Rosie resolves to find her birth mom, and she’ll put everything on the line to make that happen. She hires a PI paid for by her best friend, Mary, who turns tricks for money. Unlike Rosie, Mary’s no delicate flower and when she sees the opportunity to make some cash and help out her closest friend, she takes it. Romance blooms when the PI Rosie hires hands the case off to his handsome nephew Mac, but Rosie struggles to keep her illicit activities with Mary a secret. Things begin to unravel when Rosie starts getting creepy anonymous texts from johns looking for Mary. And then there’s Mary, the one person Rosie can count on, who’s been acting strangely all of a sudden.
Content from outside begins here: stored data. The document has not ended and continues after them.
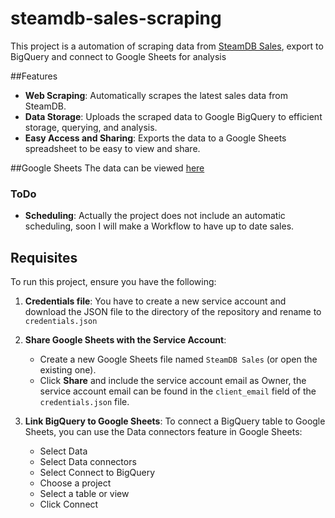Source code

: # steamdb-sales-scraping
This project is a automation of scraping data from [SteamDB Sales](https://steamdb.info/sales/), export to BigQuery and connect to Google Sheets for analysis

##Features
- **Web Scraping**: Automatically scrapes the latest sales data from SteamDB.
- **Data Storage**: Uploads the scraped data to Google BigQuery to efficient storage, querying, and analysis.
- **Easy Access and Sharing**: Exports the data to a Google Sheets spreadsheet to be easy to view and share.

##Google Sheets
  The data can be viewed [here](https://docs.google.com/spreadsheets/d/1rENYaWXQFyLi_DQuLipdig3HrbjhZvePaSuXeUxs6tk/edit?usp=sharing)

### ToDo
- **Scheduling**: Actually the project does not include an automatic scheduling, soon I will make a Workflow to have up to date sales.

## Requisites
To run this project, ensure you have the following:

1. **Credentials file**:
    You have to create a new service account and download the JSON file to the directory of the repository and rename to `credentials.json`

2. **Share Google Sheets with the Service Account**:
    - Create a new Google Sheets file named `SteamDB Sales` (or open the existing one).
    - Click **Share** and include the service account email as Owner, the service account email can be found in the `client_email` field of the `credentials.json` file.

3. **Link BigQuery to Google Sheets**:
     To connect a BigQuery table to Google Sheets, you can use the Data connectors feature in Google Sheets:
    - Select Data
    - Select Data connectors
    - Select Connect to BigQuery
    - Choose a project
    - Select a table or view
    - Click Connect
As Rosie and Mary get closer to finally uncovering the truth about Rosie’s mom, Rosie comes face to face with a secret she never saw coming. With the ultimate unreliable narrator and twists and turns around every corner, Rosie Girl is an unforgettable tale of identity, devotion and desperation.


Thoughts:

  • Apparently, it is possible to still love a book while figuring out the plot twist from the book jacket synopsis.
  • Fabulous concept, original – at least in YA. I’ve never read another book like this before. Yay
  • Rosie has a fantastic voice. I didn’t think I was going to like her as much as I did, but she grew on me. Her persistence, drive, and humor never failed to impress me.
  • I will say this: I did not see the secondary plot twist at the end. I never even suspected it. This book goes a long way to illustrate both how dependent we, as readers, are on our narrators and how the littlest red flags can easily slip past our focus. It was mind boggling and amazing and I find myself, even now, very impressed.
  • Long story short, this is the kind of book you read once, want to reread, and then want to keep reading over and over again because more and more details appear beneath the surface.